START Provided information

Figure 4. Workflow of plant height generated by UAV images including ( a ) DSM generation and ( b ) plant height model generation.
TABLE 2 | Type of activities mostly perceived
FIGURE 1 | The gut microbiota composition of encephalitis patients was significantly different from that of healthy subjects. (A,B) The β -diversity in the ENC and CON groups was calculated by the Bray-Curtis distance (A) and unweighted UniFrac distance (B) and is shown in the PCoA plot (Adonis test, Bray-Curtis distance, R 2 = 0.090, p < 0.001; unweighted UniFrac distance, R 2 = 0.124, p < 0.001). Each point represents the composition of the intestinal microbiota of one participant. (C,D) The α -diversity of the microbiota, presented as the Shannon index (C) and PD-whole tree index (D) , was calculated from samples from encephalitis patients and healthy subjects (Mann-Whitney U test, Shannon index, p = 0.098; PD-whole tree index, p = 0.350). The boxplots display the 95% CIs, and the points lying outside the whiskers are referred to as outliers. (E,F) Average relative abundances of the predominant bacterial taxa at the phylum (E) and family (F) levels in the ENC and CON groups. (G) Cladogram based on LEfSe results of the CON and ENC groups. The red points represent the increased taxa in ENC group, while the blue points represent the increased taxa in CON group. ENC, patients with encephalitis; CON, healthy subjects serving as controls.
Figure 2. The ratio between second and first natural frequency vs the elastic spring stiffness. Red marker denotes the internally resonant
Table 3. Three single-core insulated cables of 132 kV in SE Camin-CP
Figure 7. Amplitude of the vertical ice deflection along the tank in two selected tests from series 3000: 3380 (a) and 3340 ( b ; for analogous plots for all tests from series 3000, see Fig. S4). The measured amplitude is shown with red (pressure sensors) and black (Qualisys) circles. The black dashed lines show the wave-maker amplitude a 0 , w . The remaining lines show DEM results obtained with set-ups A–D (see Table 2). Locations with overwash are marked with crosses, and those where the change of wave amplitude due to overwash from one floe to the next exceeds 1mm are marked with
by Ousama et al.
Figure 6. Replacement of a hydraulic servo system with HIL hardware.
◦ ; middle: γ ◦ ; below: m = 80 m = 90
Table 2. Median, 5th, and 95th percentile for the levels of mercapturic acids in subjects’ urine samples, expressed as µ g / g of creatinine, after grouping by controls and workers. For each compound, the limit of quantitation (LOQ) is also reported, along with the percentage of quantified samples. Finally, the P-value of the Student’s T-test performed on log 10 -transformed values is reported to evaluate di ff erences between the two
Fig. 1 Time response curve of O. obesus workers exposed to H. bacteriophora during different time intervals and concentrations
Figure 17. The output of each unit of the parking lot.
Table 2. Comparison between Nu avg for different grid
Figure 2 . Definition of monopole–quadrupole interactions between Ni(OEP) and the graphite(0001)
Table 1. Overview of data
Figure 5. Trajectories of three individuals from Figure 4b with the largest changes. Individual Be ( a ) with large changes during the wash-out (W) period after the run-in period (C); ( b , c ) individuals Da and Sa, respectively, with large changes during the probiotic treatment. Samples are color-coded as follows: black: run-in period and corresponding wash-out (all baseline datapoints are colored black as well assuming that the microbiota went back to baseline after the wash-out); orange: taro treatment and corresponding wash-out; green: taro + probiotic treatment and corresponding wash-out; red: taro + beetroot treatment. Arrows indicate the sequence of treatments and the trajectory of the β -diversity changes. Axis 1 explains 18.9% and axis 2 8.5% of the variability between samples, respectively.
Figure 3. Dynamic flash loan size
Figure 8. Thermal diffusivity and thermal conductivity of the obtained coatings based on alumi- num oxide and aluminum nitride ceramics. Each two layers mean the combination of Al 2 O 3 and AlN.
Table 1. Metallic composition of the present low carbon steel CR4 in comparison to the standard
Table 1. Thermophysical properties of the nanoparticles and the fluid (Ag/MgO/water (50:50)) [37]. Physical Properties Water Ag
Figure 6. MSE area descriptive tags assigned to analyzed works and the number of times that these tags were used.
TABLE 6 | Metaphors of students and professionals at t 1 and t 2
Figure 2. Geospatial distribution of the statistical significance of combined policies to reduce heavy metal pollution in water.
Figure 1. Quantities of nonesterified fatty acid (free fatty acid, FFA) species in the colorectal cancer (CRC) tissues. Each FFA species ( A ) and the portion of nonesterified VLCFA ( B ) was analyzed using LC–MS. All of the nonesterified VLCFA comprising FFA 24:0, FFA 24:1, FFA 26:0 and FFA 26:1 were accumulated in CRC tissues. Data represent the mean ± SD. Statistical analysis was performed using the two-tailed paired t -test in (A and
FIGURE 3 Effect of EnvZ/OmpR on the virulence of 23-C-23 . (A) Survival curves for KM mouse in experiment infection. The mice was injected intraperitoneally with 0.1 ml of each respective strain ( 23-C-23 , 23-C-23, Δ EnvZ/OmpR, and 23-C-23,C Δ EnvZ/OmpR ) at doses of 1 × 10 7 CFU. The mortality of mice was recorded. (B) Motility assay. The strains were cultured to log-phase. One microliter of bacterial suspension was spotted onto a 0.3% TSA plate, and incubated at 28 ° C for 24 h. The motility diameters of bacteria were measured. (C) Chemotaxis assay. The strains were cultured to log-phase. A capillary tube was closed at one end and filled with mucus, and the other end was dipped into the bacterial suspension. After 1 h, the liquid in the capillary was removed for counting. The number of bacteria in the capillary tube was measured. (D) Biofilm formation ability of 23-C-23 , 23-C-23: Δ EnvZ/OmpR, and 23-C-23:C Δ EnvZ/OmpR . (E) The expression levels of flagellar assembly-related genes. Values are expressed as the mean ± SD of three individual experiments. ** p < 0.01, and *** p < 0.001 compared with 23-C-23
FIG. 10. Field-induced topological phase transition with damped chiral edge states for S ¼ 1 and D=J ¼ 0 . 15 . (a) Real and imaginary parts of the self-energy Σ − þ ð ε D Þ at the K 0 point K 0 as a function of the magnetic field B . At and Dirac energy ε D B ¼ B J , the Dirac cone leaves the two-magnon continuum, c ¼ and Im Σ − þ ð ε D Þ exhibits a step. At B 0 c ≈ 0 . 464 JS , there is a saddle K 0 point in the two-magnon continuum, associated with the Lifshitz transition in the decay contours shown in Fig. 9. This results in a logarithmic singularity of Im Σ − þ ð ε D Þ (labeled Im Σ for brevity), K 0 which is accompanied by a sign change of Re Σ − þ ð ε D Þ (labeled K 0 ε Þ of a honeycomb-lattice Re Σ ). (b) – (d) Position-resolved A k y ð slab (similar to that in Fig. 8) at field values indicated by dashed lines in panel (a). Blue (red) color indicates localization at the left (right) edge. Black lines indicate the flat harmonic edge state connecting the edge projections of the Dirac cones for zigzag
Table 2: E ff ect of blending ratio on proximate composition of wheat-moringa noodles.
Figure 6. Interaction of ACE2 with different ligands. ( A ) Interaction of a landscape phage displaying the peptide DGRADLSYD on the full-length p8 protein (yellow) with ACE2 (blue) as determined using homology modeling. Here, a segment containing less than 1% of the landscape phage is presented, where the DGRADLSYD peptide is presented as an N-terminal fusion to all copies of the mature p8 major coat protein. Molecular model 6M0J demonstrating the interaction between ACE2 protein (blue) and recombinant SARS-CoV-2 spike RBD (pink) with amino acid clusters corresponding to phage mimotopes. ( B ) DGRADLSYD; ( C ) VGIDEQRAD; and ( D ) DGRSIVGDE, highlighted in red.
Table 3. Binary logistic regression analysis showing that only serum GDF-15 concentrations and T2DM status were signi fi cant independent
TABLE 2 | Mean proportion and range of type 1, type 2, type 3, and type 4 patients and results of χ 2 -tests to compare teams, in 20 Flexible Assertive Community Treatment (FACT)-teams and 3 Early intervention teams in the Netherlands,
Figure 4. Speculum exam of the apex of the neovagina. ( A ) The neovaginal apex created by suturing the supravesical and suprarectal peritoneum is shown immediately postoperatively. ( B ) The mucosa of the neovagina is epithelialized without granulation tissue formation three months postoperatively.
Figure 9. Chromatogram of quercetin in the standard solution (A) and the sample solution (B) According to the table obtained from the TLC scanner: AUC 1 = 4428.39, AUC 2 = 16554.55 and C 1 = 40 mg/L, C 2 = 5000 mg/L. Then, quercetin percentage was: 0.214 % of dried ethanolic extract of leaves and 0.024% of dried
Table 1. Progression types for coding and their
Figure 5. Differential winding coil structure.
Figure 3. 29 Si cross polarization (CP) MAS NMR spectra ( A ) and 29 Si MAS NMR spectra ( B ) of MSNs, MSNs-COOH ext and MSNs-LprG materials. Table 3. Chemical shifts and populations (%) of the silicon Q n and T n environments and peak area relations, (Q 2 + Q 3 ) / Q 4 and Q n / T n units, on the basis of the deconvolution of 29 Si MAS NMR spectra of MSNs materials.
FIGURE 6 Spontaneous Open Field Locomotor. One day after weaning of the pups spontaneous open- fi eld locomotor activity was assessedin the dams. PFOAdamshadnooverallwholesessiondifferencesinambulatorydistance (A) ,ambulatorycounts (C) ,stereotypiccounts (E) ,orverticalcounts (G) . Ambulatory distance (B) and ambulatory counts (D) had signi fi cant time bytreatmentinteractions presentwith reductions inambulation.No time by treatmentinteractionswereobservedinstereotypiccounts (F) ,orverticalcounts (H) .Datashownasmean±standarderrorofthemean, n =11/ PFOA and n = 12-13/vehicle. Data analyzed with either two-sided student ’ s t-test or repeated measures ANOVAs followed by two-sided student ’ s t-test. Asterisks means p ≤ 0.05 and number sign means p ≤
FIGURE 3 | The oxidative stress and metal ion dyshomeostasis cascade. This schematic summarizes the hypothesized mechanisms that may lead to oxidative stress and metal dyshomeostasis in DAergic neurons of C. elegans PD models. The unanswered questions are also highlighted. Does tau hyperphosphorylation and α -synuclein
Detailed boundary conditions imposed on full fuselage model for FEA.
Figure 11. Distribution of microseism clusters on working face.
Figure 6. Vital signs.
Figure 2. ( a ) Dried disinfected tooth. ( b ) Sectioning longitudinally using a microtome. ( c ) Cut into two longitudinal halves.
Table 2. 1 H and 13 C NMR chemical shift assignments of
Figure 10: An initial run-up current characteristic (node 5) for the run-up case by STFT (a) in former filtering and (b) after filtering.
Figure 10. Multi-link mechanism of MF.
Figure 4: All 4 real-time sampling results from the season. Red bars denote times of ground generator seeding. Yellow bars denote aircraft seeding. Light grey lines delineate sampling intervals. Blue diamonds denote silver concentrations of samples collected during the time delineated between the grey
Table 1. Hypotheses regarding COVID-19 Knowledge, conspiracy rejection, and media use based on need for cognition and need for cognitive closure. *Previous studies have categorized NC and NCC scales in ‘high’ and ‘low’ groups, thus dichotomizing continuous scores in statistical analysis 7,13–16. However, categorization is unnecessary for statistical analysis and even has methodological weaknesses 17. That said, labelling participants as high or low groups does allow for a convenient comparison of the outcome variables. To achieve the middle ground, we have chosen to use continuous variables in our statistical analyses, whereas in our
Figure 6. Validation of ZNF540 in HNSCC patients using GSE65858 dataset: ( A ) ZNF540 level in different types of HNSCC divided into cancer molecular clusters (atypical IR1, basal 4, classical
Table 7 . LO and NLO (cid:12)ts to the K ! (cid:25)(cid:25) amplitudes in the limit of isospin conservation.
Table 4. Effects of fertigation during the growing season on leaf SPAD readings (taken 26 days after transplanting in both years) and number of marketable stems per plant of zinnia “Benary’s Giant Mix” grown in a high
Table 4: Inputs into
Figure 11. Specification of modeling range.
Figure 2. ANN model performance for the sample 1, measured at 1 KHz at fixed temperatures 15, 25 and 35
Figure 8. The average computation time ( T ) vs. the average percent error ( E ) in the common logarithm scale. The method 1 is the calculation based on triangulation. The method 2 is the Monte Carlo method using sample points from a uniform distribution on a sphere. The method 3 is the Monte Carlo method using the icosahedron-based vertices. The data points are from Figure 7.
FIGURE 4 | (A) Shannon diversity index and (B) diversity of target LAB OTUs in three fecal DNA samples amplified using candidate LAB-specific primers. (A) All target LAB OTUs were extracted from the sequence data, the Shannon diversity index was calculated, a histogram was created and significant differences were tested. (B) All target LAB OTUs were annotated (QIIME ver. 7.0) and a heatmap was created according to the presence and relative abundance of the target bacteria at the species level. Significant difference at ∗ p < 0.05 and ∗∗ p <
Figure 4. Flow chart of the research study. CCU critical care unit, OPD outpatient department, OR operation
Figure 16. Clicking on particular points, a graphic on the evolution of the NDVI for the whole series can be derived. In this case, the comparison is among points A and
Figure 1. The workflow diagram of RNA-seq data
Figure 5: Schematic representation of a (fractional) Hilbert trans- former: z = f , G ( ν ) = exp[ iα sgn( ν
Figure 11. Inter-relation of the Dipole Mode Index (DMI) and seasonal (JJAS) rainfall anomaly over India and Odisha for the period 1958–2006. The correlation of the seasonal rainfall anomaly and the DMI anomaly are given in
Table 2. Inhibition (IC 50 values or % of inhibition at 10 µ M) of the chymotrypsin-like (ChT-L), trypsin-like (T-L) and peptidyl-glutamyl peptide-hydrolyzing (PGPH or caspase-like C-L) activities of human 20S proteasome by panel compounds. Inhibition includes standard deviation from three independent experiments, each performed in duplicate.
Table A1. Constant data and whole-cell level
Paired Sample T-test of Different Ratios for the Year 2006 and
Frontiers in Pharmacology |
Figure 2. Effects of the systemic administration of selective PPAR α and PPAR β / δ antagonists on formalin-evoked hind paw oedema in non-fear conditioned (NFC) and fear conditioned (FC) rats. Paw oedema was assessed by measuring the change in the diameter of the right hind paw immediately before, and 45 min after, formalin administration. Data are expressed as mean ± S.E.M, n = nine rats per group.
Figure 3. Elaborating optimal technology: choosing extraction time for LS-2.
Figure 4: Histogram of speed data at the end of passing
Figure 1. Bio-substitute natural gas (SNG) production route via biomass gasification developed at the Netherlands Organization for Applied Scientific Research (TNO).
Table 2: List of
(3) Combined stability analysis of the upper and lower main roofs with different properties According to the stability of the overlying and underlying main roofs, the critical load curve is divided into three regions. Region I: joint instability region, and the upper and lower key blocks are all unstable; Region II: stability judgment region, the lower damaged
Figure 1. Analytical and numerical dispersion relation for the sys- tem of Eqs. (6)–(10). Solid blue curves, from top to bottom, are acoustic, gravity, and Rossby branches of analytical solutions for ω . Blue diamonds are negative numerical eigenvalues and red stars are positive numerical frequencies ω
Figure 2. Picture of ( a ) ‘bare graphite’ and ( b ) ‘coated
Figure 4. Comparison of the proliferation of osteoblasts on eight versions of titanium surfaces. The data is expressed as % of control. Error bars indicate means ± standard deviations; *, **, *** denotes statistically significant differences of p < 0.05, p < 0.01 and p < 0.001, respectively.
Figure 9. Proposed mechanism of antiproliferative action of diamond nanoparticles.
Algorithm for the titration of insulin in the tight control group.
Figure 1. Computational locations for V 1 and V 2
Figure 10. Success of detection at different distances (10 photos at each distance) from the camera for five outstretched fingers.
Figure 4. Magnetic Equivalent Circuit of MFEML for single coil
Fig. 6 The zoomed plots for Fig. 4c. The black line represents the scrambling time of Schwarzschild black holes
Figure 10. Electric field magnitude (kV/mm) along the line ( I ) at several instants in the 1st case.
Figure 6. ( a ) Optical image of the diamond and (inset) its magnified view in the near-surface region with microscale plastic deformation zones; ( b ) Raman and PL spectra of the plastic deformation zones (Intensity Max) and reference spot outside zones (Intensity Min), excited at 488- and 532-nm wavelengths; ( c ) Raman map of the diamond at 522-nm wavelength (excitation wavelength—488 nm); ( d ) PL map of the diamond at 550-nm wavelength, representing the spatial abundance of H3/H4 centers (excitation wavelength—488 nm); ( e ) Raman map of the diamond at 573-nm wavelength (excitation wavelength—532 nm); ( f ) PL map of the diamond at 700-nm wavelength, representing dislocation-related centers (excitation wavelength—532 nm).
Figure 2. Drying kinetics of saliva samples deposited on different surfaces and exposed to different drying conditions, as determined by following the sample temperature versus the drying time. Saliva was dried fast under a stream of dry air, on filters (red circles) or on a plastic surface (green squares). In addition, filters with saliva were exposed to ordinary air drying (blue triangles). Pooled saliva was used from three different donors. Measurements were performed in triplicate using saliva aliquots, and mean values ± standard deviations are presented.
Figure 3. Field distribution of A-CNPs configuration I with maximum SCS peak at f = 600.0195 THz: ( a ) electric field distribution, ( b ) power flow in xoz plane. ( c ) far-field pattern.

END Provided information

* Work item *
Give an exact copy of the lines above, from the top of the records to the line that contains "TABLE 2 | Type of activities mostly perceived", taking in both ends.

* Answer *
Figure 4. Workflow of plant height generated by UAV images including ( a ) DSM generation and ( b ) plant height model generation.
TABLE 2 | Type of activities mostly perceived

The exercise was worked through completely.